Ende November 2000 waren Polizeibeamte auf der Suche nach einem kurdischen Flüchtling mit gezogenen Dienstwaffen in die Räume von Xenion eingedrungen. Der damals 17-jährige Davut K. war auf dem Weg zur Behandlung bei einer Fahrscheinkontrolle aufgefallen. Auf die Drohung, ihn der Polizei zu übergeben, reagierte K. panisch. Der junge Kurde war Anfang 2000 nach schwersten Folterungen nach Deutschland geflohen. Im Fall einer Abschiebung in die Türkei musste er mit erneuten Misshandlungen rechnen.

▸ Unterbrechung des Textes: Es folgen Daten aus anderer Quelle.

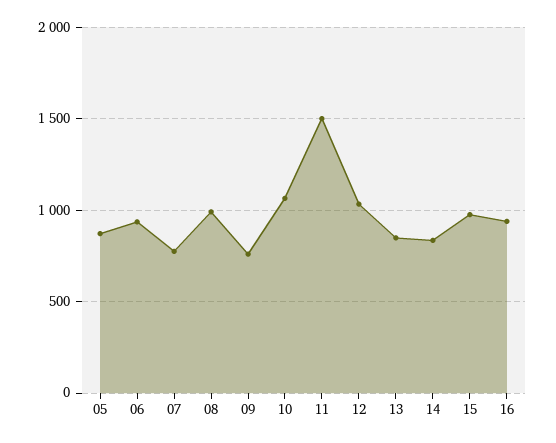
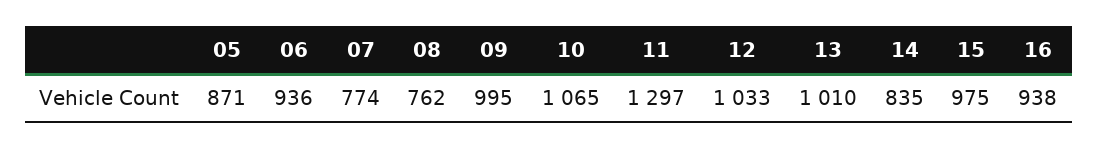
  {
    "05": 871,
    "06": 936,
    "07": 774,
-   "08": 1000,
+   "08": 762,
-   "09": 750,
+   "09": 995,
    "10": 1065,
-   "11": 1500,
+   "11": 1297,
    "12": 1033,
-   "13": 850,
+   "13": 1010,
    "14": 835,
    "15": 975,
    "16": 938
  }

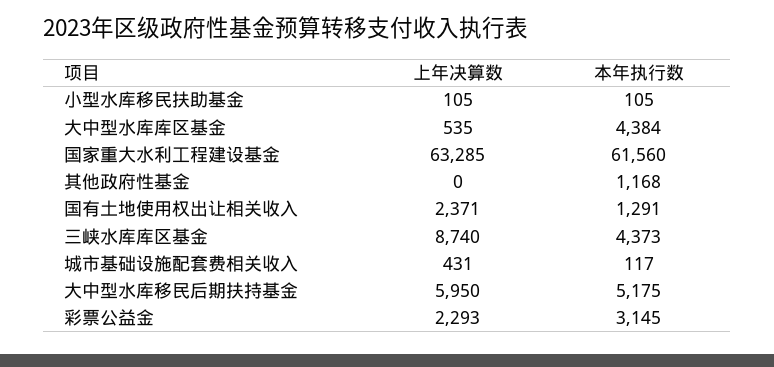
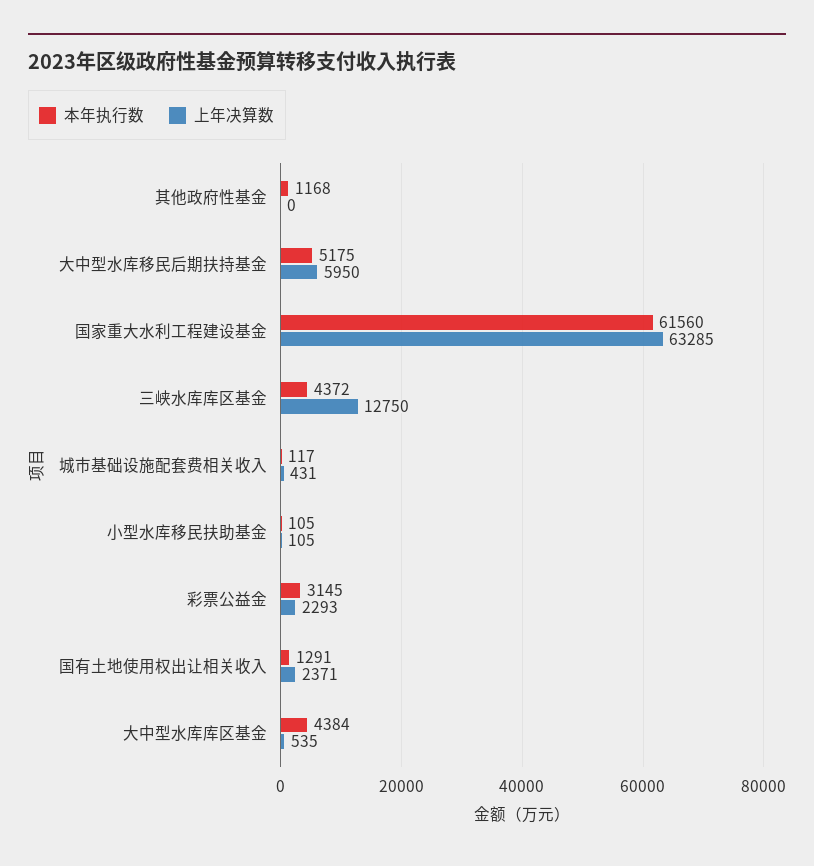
  {
    "上年决算数": {
      "小型水库移民扶助基金": 105,
      "大中型水库库区基金": 535,
      "国家重大水利工程建设基金": 63285,
      "其他政府性基金": 0,
      "国有土地使用权出让相关收入": 2371,
-     "三峡水库库区基金": 8740,
+     "三峡水库库区基金": 12750,
      "城市基础设施配套费相关收入": 431,
      "大中型水库移民后期扶持基金": 5950,
      "彩票公益金": 2293
    },
    "本年执行数": {
      "小型水库移民扶助基金": 105,
      "大中型水库库区基金": 4384,
      "国家重大水利工程建设基金": 61560,
      "其他政府性基金": 1168,
      "国有土地使用权出让相关收入": 1291,
-     "三峡水库库区基金": 4373,
+     "三峡水库库区基金": 4372,
      "城市基础设施配套费相关收入": 117,
      "大中型水库移民后期扶持基金": 5175,
      "彩票公益金": 3145
    }
  }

Dass Davut K. zu Xenion fliehen würde, hatten die Polizisten aufgrund eines bei der Kontrolle sichergestellten Terminzettels geschlossen. Sie drangen gegen den Willen des Xenion-Leiters Koch und trotz mehrfacher Warnungen in die Beratungsstelle ein. Davut K. sprang daraufhin aus einem Fenster im dritten Stock. Seine lebensgefährlichen Verletzungen mussten monatelang im Krankenhaus behandelt werden.

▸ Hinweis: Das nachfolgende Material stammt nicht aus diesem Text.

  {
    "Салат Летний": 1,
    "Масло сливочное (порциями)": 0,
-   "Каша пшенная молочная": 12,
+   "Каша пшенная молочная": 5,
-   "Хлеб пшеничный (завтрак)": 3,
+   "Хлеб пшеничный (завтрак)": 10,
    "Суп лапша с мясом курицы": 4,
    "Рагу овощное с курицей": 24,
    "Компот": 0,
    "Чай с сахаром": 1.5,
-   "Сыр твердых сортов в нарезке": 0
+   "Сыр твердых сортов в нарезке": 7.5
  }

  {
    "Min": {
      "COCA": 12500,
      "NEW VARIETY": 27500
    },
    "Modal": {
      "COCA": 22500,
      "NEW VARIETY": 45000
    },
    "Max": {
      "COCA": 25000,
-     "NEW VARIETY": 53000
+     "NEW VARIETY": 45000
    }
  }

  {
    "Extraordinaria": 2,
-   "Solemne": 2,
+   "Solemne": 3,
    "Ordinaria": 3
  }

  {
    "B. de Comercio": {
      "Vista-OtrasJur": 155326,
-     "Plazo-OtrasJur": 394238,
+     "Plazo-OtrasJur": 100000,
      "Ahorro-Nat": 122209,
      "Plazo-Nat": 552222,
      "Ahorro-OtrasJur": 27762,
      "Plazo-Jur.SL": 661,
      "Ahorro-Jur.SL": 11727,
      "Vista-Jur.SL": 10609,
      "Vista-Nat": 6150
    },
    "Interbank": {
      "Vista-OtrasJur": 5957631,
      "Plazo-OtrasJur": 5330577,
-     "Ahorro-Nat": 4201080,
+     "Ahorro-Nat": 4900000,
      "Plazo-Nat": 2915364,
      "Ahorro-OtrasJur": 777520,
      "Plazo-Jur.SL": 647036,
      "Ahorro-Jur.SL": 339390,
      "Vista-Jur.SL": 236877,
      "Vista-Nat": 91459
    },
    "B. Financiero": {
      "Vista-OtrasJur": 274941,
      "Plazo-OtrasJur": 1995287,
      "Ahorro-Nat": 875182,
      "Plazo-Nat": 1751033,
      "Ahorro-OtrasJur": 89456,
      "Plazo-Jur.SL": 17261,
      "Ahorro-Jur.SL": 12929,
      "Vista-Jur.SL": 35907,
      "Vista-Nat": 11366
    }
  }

Inzwischen ist Davut K. anerkannter Asylbewerber. Nach dem Fenstersprung musste das Bundesamt für die Anerkennung ausländischer Flüchtlinge die Ablehnung von K.s Asylbegehren überprüfen und kam zu dem Schluss, dass seine Angaben über Verfolgung und Folter der Wahrheit entsprachen.

Dietrich Koch zweifelt nicht daran, richtig gehandelt zu haben, als er die Beamten aufhalten wollte. „Ich liefere keinen Klienten aus, zumal ich wusste, wie viel Angst Davut K. vor einer Abschiebung hatte.“

Die Polizisten hatten gegenüber Koch behauptet, es läge ein Haftbefehl gegen seinen Klienten vor und sich beim Eindringen in die Praxis auf das Allgemeine Sicherheits- und Ordnungsgesetz (ASOG) berufen. „Es gab aber keinen richterlichen Haftbefehl“, erklärt Verteidiger Jung, „sondern lediglich ein Festnahmeersuchen der Ausländerbehörde.“ Das müsse das Gericht nun zunächst anhand der Ausländerakte von Davut K. überprüfen. Dann müsse geklärt werden, wie die Polizei in derartigen Fällen vorgehen darf. „Unabhängig davon sollten Polizisten anders in eine Therapieeinrichtung reingehen, als bei einer Schlägerei in eine Eckkneipe“, resümiert Jung. Inzwischen habe die Innenverwaltung immerhin Gesprächsbereitschaft signalisiert. Der Anwalt rechnet mit einem Freispruch.

Dass das Verfahren gegen Koch bislang nicht eingestellt wurde, liegt offensichtlich an dem Druck der Generalstaatsanwaltschaft. Großes Interesse am Ausgang des Verfahrens zeigten auch viele Mitarbeiter von Beratungsstellen und Therapieeinrichtungen für Migranten, die gestern ins Gericht kamen. Schließlich geht es auch um die Frage nach dem Schutz von Behandlungsräumen.